Overall, other plans like buying a home or car, going to college, having children, and getting married were impacted by the pandemic from a financial standpoint as well. Roughly 22% of respondents said the pandemic hurt their plans to buy a car, while 21.8% said their plans to buy a house were impacted. Thankfully, when it came to things like getting married and having children, the numbers were much lower – only 12.1% of respondents said they felt the pandemic negatively impacted their marriage arrangements, and 11.2% said their plans to have kids were hurt.
There does seem to be an end in sight for this pandemic, which has upended the lives of so many people.
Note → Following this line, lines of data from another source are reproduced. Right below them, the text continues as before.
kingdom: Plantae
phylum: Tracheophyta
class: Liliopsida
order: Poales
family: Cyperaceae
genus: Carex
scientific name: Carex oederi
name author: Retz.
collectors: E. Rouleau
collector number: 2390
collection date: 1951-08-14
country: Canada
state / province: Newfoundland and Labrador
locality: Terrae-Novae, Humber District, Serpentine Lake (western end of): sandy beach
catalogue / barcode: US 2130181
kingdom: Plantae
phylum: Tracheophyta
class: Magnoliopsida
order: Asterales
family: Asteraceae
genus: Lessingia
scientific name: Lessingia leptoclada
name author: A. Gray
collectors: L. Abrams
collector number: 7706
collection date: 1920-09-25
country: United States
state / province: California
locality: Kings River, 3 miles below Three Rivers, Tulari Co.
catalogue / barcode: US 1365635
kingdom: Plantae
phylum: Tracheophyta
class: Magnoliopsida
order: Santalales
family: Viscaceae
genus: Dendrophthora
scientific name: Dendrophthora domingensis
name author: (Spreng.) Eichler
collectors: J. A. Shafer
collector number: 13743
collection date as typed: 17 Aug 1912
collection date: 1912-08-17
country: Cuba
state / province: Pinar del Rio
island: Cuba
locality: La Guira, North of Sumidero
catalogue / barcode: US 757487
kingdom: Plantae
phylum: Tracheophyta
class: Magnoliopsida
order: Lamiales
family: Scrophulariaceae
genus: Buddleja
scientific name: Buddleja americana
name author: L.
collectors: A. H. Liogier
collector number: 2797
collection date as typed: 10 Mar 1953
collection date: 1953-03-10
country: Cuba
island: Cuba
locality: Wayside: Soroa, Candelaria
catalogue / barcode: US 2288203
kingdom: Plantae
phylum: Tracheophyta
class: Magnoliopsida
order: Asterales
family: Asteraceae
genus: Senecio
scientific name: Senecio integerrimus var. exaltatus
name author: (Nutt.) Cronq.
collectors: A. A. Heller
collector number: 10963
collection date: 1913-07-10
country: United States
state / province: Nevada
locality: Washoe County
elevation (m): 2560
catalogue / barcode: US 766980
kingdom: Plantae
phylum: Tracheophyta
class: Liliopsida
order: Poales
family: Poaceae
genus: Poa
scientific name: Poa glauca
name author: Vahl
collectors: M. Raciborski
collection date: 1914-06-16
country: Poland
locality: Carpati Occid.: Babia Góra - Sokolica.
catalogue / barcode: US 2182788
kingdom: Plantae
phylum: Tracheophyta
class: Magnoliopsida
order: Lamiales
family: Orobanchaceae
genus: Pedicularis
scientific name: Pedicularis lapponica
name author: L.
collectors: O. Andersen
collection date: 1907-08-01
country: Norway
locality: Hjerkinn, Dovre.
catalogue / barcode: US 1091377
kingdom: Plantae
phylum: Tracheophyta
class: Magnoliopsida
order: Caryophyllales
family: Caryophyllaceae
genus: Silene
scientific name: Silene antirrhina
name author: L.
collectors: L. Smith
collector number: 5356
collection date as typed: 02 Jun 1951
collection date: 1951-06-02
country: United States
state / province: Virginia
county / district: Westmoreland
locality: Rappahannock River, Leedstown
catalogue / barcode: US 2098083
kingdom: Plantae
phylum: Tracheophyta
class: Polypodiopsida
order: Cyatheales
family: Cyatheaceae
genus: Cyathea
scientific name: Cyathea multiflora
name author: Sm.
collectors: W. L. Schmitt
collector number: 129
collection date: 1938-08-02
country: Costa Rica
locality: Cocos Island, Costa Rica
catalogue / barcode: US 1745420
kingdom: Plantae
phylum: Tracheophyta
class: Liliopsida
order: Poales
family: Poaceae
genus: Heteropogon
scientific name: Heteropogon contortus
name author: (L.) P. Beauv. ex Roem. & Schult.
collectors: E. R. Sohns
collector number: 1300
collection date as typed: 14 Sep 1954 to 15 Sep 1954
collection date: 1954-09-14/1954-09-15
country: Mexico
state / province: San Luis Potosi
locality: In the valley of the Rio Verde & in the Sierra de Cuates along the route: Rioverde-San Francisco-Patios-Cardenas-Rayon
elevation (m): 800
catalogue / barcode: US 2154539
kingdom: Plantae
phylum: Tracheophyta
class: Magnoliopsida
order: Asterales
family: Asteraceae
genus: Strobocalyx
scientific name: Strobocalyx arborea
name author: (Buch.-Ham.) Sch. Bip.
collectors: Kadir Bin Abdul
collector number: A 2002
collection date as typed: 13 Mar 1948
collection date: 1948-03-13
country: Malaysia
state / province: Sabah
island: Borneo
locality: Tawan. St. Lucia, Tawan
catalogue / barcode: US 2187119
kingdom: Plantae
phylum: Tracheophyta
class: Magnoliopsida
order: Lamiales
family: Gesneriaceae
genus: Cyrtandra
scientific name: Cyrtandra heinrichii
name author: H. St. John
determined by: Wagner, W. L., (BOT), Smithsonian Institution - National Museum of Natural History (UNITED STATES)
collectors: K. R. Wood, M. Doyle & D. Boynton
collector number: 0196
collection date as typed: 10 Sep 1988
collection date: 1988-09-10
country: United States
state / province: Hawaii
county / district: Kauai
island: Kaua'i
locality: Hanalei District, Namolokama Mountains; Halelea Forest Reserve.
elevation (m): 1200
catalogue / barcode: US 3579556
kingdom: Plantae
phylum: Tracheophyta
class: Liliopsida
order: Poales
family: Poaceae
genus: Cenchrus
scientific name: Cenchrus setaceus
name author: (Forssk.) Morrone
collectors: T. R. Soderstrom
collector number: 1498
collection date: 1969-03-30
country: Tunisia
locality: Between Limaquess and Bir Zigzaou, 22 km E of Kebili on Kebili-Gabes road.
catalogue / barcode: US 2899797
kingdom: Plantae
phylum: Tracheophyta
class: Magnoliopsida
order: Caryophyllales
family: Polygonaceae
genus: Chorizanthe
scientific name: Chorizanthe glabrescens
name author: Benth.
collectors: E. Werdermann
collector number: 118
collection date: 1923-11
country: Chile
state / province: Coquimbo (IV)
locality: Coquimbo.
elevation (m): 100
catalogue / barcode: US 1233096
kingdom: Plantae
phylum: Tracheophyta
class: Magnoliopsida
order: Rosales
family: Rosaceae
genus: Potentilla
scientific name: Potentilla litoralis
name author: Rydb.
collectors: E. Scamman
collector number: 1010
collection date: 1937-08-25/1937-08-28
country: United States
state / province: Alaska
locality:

With vaccines rolling out, cases slowly but surely dropping, and stimulus checks helping people stay afloat, things seem to be very gradually getting better. For many of those surveyed, the future of their financial health seems bright as well.
More than 48% of those surveyed said they felt they were on track to paying off their debt this year, while 31.9% said they weren’t, and 19.7% said they were unsure. When it comes to ways people planned to pay off their debt in 2021, 58.3% said that they were exploring side gigs or part-time work as a way to chip away at debt.
Whatever the strategy, there’s no doubt that 2020 was a difficult financial year for many. The survey showed just a glimpse into people’s financial health during this time, and although many felt the impact, it certainly seems that there are brighter days ahead.